The coalition’s argument demonstrated that the Rule is fundamentally flawed because it contravenes the Durbin Amendment by imposing caps on interchange fees that fall far short of allowing debit card issuers to cover their costs and a reasonable rate of return on their investments.
“The merchants have claimed all along that imposing government price controls on interchange fees would directly benefit consumers, yet there is absolutely no evidence that consumers are benefitting,” said coalition spokeswoman Trish Wexler. “So while consumers have gotten nothing from the retailers, the merchants are back asking the courts to add even more to the $6 billion windfall they are now enjoying.”

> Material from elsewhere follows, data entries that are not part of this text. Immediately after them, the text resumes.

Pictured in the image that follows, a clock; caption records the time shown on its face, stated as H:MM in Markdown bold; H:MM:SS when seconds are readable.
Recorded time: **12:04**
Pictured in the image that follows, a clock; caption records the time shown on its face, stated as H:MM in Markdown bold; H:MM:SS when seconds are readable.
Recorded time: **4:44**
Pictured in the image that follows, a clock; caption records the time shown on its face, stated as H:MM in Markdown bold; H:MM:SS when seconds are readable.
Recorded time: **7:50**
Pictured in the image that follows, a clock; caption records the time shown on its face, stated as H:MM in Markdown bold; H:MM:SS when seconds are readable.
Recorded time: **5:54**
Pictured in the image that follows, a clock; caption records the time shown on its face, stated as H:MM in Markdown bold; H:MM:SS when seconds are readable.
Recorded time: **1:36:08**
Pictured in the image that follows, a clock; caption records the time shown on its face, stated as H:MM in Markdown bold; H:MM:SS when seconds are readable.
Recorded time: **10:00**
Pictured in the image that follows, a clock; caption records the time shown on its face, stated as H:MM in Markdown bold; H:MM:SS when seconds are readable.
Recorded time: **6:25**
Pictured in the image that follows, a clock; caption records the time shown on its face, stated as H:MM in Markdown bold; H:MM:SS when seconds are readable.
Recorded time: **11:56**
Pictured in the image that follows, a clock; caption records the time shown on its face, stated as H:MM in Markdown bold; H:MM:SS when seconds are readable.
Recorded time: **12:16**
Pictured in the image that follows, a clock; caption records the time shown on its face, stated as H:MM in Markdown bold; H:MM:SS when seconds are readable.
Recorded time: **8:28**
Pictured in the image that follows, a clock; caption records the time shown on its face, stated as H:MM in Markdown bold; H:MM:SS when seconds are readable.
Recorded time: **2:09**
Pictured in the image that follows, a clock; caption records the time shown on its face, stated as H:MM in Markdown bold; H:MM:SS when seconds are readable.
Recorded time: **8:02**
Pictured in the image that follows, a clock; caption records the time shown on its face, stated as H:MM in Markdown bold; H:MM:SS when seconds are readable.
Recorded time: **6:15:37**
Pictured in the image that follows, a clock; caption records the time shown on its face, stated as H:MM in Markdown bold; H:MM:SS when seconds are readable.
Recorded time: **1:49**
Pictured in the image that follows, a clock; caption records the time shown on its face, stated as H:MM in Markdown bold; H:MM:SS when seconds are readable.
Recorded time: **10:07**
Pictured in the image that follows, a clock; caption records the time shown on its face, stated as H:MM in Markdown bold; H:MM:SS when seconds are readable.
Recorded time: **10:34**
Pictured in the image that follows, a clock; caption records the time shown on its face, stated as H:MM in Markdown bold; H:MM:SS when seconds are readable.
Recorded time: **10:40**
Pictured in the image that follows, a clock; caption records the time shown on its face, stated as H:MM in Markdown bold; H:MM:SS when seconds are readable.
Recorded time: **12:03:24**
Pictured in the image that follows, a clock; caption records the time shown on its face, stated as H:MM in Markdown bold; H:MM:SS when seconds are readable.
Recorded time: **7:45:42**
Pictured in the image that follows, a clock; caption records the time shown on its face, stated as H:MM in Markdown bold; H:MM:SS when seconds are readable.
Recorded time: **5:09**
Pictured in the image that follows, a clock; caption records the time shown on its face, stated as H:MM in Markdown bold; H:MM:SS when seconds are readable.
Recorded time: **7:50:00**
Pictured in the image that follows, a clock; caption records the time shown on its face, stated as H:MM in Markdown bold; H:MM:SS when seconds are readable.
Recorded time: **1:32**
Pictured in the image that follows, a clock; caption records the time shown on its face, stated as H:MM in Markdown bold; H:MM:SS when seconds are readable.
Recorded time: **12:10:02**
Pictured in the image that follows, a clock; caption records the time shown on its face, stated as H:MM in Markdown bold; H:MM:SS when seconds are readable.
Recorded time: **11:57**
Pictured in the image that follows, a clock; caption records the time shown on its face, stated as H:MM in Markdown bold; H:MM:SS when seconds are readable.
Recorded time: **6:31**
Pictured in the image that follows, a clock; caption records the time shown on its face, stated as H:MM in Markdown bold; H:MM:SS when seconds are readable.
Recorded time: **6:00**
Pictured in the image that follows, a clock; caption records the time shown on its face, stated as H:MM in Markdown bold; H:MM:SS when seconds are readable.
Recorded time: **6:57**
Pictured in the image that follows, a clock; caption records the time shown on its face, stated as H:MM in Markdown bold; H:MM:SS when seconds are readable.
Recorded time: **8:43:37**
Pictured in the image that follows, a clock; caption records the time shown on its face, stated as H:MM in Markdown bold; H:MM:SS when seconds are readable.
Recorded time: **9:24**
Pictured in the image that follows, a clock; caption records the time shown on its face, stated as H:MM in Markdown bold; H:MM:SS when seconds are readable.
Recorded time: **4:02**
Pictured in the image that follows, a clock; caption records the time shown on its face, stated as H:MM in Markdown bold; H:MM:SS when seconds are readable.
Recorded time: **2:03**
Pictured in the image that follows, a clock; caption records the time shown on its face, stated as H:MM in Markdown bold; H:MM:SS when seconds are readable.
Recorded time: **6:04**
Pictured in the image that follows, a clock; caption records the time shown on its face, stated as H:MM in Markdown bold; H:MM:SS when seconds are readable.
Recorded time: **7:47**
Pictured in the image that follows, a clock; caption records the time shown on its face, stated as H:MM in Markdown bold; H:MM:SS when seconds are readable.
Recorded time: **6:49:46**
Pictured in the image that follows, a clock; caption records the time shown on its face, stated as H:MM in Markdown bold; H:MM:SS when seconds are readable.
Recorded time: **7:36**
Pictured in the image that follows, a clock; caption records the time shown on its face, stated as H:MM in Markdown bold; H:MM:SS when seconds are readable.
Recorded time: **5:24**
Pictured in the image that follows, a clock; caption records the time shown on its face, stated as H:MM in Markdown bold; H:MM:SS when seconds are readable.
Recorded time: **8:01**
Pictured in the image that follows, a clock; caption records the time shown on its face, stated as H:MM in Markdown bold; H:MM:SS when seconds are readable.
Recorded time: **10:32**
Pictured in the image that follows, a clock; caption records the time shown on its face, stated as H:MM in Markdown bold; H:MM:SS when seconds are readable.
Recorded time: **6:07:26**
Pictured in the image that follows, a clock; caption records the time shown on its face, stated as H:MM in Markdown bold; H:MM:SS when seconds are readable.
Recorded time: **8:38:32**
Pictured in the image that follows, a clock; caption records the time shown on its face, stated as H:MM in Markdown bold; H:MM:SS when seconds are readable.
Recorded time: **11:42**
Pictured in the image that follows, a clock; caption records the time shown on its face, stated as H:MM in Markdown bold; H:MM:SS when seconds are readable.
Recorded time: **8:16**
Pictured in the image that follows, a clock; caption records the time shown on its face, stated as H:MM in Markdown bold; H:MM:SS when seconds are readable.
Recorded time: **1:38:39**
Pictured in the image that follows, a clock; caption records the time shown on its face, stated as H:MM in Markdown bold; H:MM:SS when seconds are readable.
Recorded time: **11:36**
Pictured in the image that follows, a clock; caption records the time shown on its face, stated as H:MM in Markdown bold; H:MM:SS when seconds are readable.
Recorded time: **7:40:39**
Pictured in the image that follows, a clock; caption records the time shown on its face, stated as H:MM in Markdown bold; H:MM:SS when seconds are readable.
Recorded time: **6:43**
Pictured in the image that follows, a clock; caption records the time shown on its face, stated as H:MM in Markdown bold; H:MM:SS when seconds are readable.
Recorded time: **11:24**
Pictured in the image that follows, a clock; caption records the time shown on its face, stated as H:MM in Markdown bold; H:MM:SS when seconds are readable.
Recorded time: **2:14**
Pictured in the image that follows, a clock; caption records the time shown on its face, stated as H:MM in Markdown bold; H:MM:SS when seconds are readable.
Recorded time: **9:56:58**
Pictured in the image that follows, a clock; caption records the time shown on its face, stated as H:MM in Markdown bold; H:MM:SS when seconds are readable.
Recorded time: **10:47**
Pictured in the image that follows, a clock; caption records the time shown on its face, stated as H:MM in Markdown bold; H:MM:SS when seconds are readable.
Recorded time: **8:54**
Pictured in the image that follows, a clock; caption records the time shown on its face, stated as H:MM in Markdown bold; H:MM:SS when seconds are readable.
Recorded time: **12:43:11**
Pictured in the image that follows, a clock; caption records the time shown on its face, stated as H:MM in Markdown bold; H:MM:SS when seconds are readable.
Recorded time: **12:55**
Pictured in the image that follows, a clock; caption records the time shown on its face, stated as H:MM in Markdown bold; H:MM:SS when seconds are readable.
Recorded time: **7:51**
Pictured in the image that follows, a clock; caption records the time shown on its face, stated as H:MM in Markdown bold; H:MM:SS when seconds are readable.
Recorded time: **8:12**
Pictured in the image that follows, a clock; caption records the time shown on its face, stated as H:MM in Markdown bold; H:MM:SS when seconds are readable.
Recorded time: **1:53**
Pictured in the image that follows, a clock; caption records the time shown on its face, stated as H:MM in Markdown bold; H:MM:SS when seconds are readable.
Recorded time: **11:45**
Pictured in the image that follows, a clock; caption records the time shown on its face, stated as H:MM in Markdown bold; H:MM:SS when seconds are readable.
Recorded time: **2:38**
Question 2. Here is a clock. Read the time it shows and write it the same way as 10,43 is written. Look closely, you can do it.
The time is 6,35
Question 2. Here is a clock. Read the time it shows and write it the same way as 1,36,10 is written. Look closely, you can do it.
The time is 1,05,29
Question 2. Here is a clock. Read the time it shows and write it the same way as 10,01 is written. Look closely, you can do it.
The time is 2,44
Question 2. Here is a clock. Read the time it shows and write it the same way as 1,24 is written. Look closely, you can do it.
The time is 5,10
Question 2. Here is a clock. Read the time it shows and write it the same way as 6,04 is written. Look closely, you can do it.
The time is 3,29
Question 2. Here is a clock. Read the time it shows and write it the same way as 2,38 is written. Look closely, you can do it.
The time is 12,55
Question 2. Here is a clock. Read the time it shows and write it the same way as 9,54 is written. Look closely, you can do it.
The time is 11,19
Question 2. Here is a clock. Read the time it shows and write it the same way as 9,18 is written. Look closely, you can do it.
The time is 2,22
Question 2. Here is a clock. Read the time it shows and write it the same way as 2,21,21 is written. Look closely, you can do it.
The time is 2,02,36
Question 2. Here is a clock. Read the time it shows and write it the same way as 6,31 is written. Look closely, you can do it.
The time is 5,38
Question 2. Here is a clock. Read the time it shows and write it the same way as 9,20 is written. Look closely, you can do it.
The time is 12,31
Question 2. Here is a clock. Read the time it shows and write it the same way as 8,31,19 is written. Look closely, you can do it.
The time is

“Credit unions are already feeling the pinch of the Durbin amendment’s rate cap, despite the exemption for institutions with less than $10 billion in assets,” said Fred Becker, president and CEO of the National Association of Federal Credit Unions. “The government should not set market prices.”
The coalition that filed the Amicus Brief and was represented in court today includes: Credit Union National Association; Independent Community Bankers of America; National Association of Federal Credit Unions; Midsize Bank Coalition of America; Consumer Bankers Association; The Clearing House Association; American Bankers Association; The Clearing House Payments Company; and The Financial Services Roundtable.